IPv4 vs IPv6 Differences
A detailed comparison of IPv4 and IPv6 across address space, headers, security, and features.
IPv4 vs IPv6 at a Glance
| Feature | IPv4 | IPv6 |
|---|---|---|
| Address length | 32 bits | 128 bits |
| Address count | ~4.3 billion | ~340 undecillion |
| Notation | Dotted decimal (192.168.1.1) |
Colon hex (2001:db8::1) |
| Header size | 20–60 bytes (variable) | 40 bytes (fixed) |
| Checksum | Yes (in header) | No (delegated to upper layers) |
| NAT | Widely used | Not needed |
| IPsec | Optional | Built-in |
| Auto-config | DHCP | SLAAC + DHCPv6 |
| Broadcast | Yes | No (multicast instead) |
Address Space
IPv4's 4.3 billion addresses were exhausted in 2011 (IANA) and continue to be depleted at regional levels. IPv6's address space is essentially unlimited for practical purposes — you could assign trillions of addresses to every human on Earth.
Simplified Header
IPv6 has a fixed 40-byte header compared to IPv4's variable-length header. IPv6 achieves this by:
- Removing the header checksum (upper layers handle this)

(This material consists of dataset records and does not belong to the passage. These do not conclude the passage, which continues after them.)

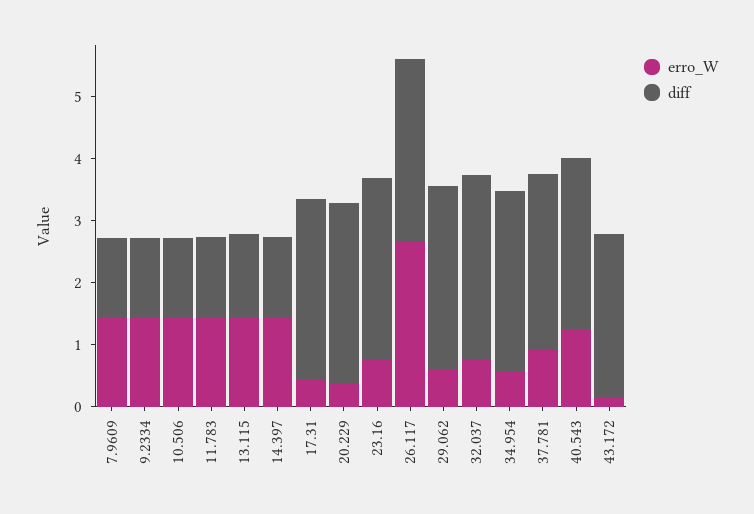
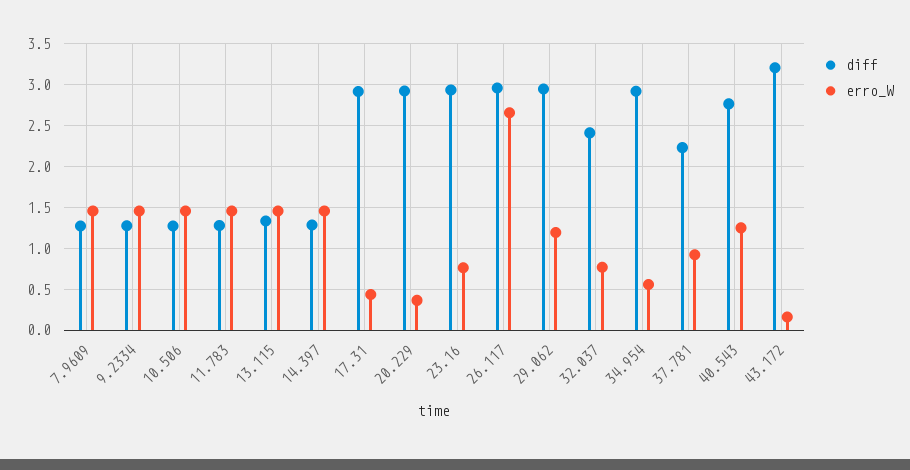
erro_W, 29.062: 0.6 -> 1.2
diff, 32.037: 3 -> 2.4
diff, 37.781: 2.8 -> 2.2
diff, 43.172: 2.6 -> 3.2

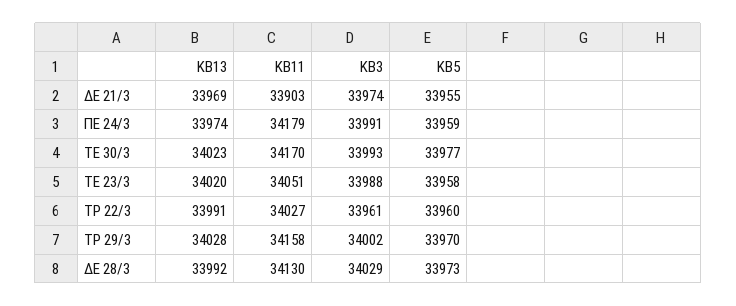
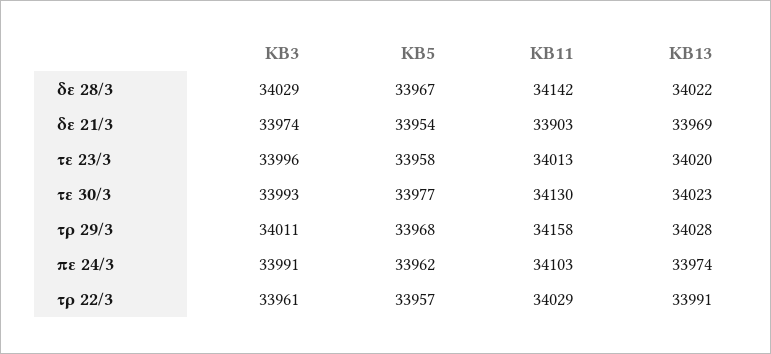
ΚΒ5, ΔΕ 21/3: 33955 -> 33954
ΚΒ11, ΠΕ 24/3: 34179 -> 34103
ΚΒ5, ΠΕ 24/3: 33959 -> 33962
ΚΒ11, ΤΕ 30/3: 34170 -> 34130
ΚΒ11, ΤΕ 23/3: 34051 -> 34013
ΚΒ3, ΤΕ 23/3: 33988 -> 33996
ΚΒ11, ΤΡ 22/3: 34027 -> 34029
ΚΒ5, ΤΡ 22/3: 33960 -> 33957
ΚΒ3, ΤΡ 29/3: 34002 -> 34011
ΚΒ5, ΤΡ 29/3: 33970 -> 33968
ΚΒ13, ΔΕ 28/3: 33992 -> 34022
ΚΒ11, ΔΕ 28/3: 34130 -> 34142
ΚΒ5, ΔΕ 28/3: 33973 -> 33967

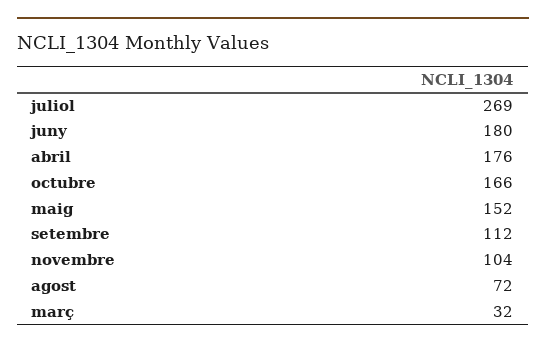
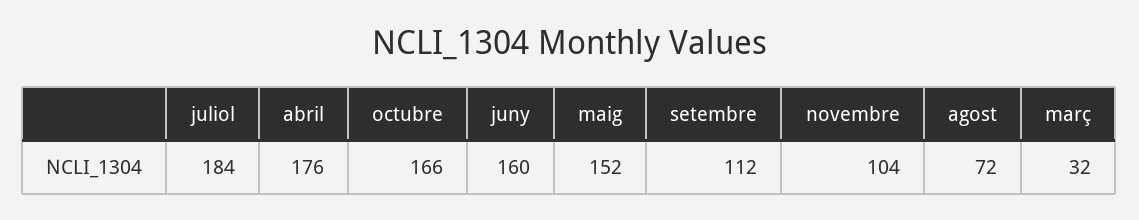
juliol: 269 -> 184
juny: 180 -> 160

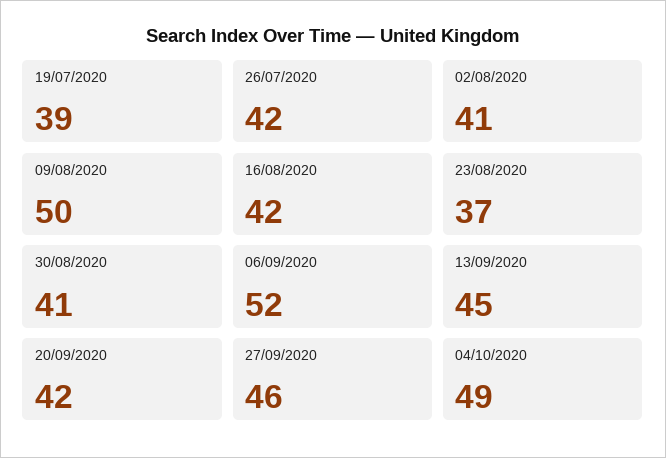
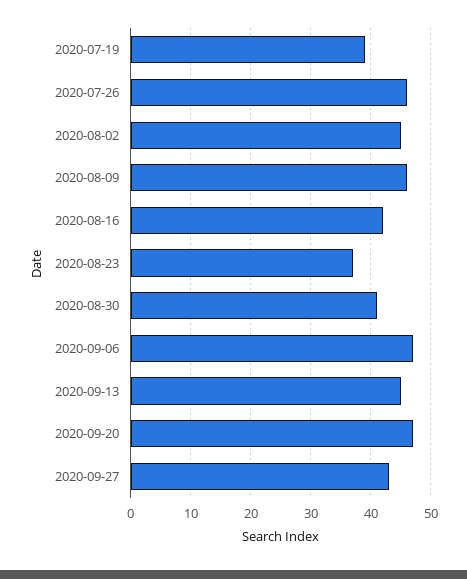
26/07/2020: 42 -> 46
02/08/2020: 41 -> 45
09/08/2020: 50 -> 46
06/09/2020: 52 -> 47
20/09/2020: 42 -> 47
27/09/2020: 46 -> 43
04/10/2020: 49 -> none

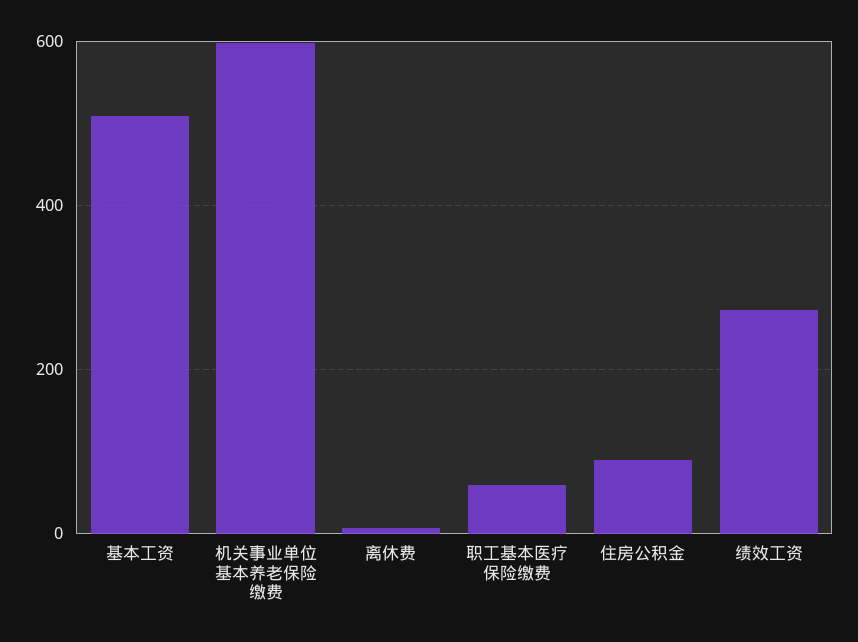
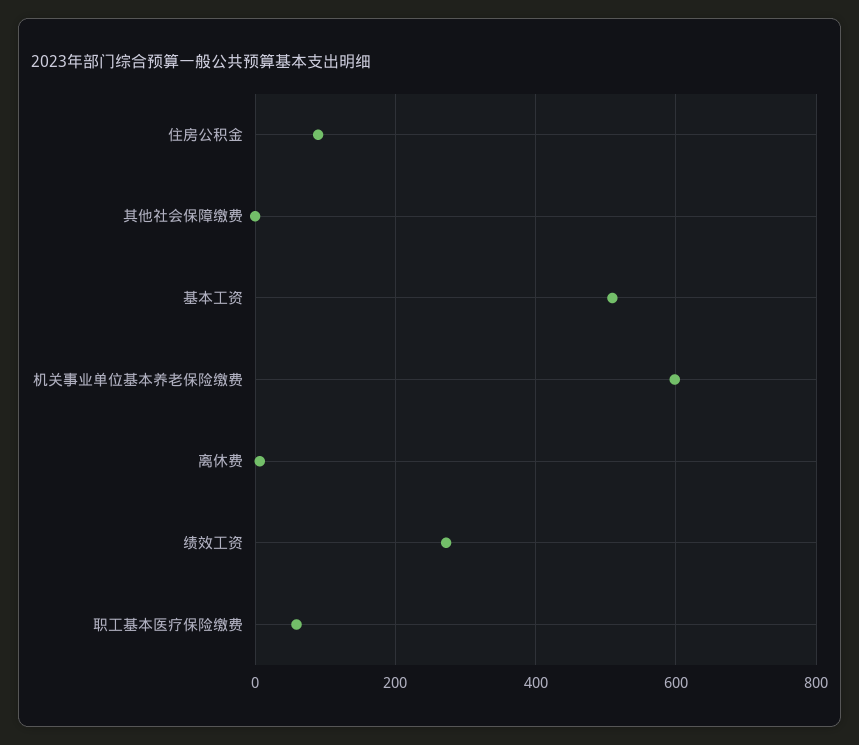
其他社会保障缴费: none -> 0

- Removing fragmentation fields (handled by source, not routers)
- Using extension headers for optional features
This fixed header allows routers to process IPv6 packets more efficiently.
No More NAT
IPv6's vast address space eliminates the need for NAT. Every device can have a globally unique address, enabling true end-to-end connectivity. This simplifies peer-to-peer applications, VoIP, and IoT deployments.
Built-in Security
IPv6 was designed with IPsec (IP Security) as a mandatory feature, providing authentication and encryption at the network layer. While IPsec can be used with IPv4, it's optional.
Auto-Configuration (SLAAC)
SLAAC (Stateless Address Autoconfiguration) allows IPv6 devices to configure their own addresses without a DHCP server:
- Device generates a link-local address (
fe80::...) - Device sends a Router Solicitation
- Router responds with network prefix
- Device combines prefix with its interface identifier
Multicast Instead of Broadcast
IPv6 replaces broadcast with multicast and anycast:
- Multicast (
ff02::1) — Sends to a group of interested devices - Anycast — Sends to the nearest member of a group
This reduces unnecessary traffic on the network.
Current Adoption
As of 2025, approximately 40-45% of internet traffic uses IPv6 globally, with some countries (India, Germany, USA) exceeding 50%. The transition is ongoing but slow — many networks still run dual-stack (both IPv4 and IPv6).